Configuring IRSA for Amazon EKS#

When deploying CLP on Amazon EKS with type: "default" authentication, you must configure IAM Roles for Service Accounts (IRSA) to grant CLP pods access to AWS S3.

Note

EKS Auto Mode blocks EC2 instance metadata (IMDS) from pods, so the AWS SDK’s default credential provider chain relies on IRSA web identity tokens instead.

Prerequisites#

An EKS cluster with CLP deployed via Helm (see the Kubernetes deployment guide)
CLP configured with type: "default" authentication (see Configuring CLP)
An IAM policy granting S3 access (see Configuring AWS S3)

Step 1: Get the OIDC provider URL#

aws eks describe-cluster --name <cluster-name> --region <region> \
  --query "cluster.identity.oidc.issuer" --output text

This outputs a URL like https://oidc.eks.<region>.amazonaws.com/id/<OIDC_ID>.

Step 2: Register the OIDC provider in IAM#

In the AWS Console, go to IAM > Identity providers > Add provider
Provider type: OpenID Connect
Provider URL: paste the URL from Step 1
Audience: sts.amazonaws.com
Click Add provider

Step 3: Create an IAM role for IRSA#

Create a role with a trust policy that allows CLP’s ServiceAccount to assume it. Replace <ACCOUNT_ID>, <OIDC_ID>, and <namespace> with the appropriate values:

{
  "Version": "2012-10-17",
  "Statement": [
    {
      "Effect": "Allow",
      "Principal": {
        "Federated": "arn:aws:iam::<ACCOUNT_ID>:oidc-provider/oidc.eks.<region>.amazonaws.com/id/<OIDC_ID>"
      },
      "Action": "sts:AssumeRoleWithWebIdentity",
      "Condition": {
        "StringEquals": {
          "oidc.eks.<region>.amazonaws.com/id/<OIDC_ID>:aud": "sts.amazonaws.com"
        },
        "StringLike": {
          "oidc.eks.<region>.amazonaws.com/id/<OIDC_ID>:sub": "system:serviceaccount:<namespace>:*"
        }
      }
    }
  ]
}

Tip

Using system:serviceaccount:<namespace>:* allows all ServiceAccounts in the namespace to assume the role. For tighter access control, specify the exact ServiceAccount name: system:serviceaccount:<namespace>:<release>-clp-service-account.
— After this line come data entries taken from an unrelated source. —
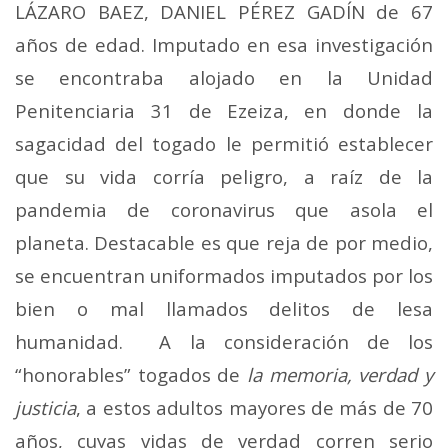
LÁZARO BAEZ, DANIEL PÉREZ GADÍN de 67
años de edad. Imputado en esa investigación
se encontraba alojado en la Unidad
Penitenciaria 31 de Ezeiza, en donde la
sagacidad del togado le permitió establecer
que su vida corría peligro, a raíz de la
pandemia de coronavirus que asola el
planeta. Destacable es que reja de por medio,
se encuentran uniformados imputados por los
bien o mal llamados delitos de lesa
humanidad. A la consideración de los
“honorables” togados de
la memoria, verdad y
justicia
, a estos adultos mayores de más de 70
años, cuyas vidas de verdad corren serio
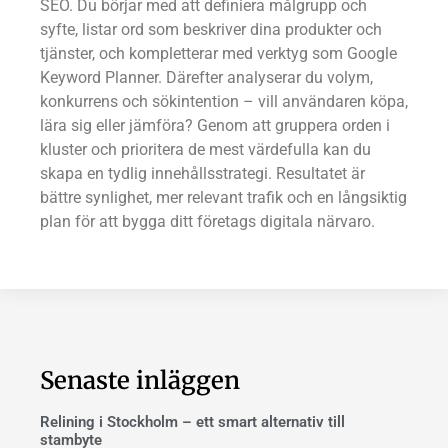
SEO. Du börjar med att definiera målgrupp och
syfte, listar ord som beskriver dina produkter och
tjänster, och kompletterar med verktyg som Google
Keyword Planner. Därefter analyserar du volym,
konkurrens och sökintention – vill användaren köpa,
lära sig eller jämföra? Genom att gruppera orden i
kluster och prioritera de mest värdefulla kan du
skapa en tydlig innehållsstrategi. Resultatet är
bättre synlighet, mer relevant trafik och en långsiktig
plan för att bygga ditt företags digitala närvaro.
Senaste inläggen
Relining i Stockholm – ett smart alternativ till
stambyte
Attach the S3 IAM policy (from Configuring AWS S3) to this role.

Step 4: Configure the role ARN in Helm values#

Set the IRSA role ARN in your Helm values file so the ServiceAccount annotation is applied at install time:

serviceAccount:
  annotations:
    eks.amazonaws.com/role-arn: "arn:aws:iam::<ACCOUNT_ID>:role/<role-name>"

Then install (or upgrade) the Helm chart:

helm install <release> clp/clp -f values.yaml

Verifying IRSA#

To confirm that a pod has IRSA credentials:

kubectl exec <pod-name> -- env | grep AWS_ROLE_ARN

The output should show the ARN of the role you created.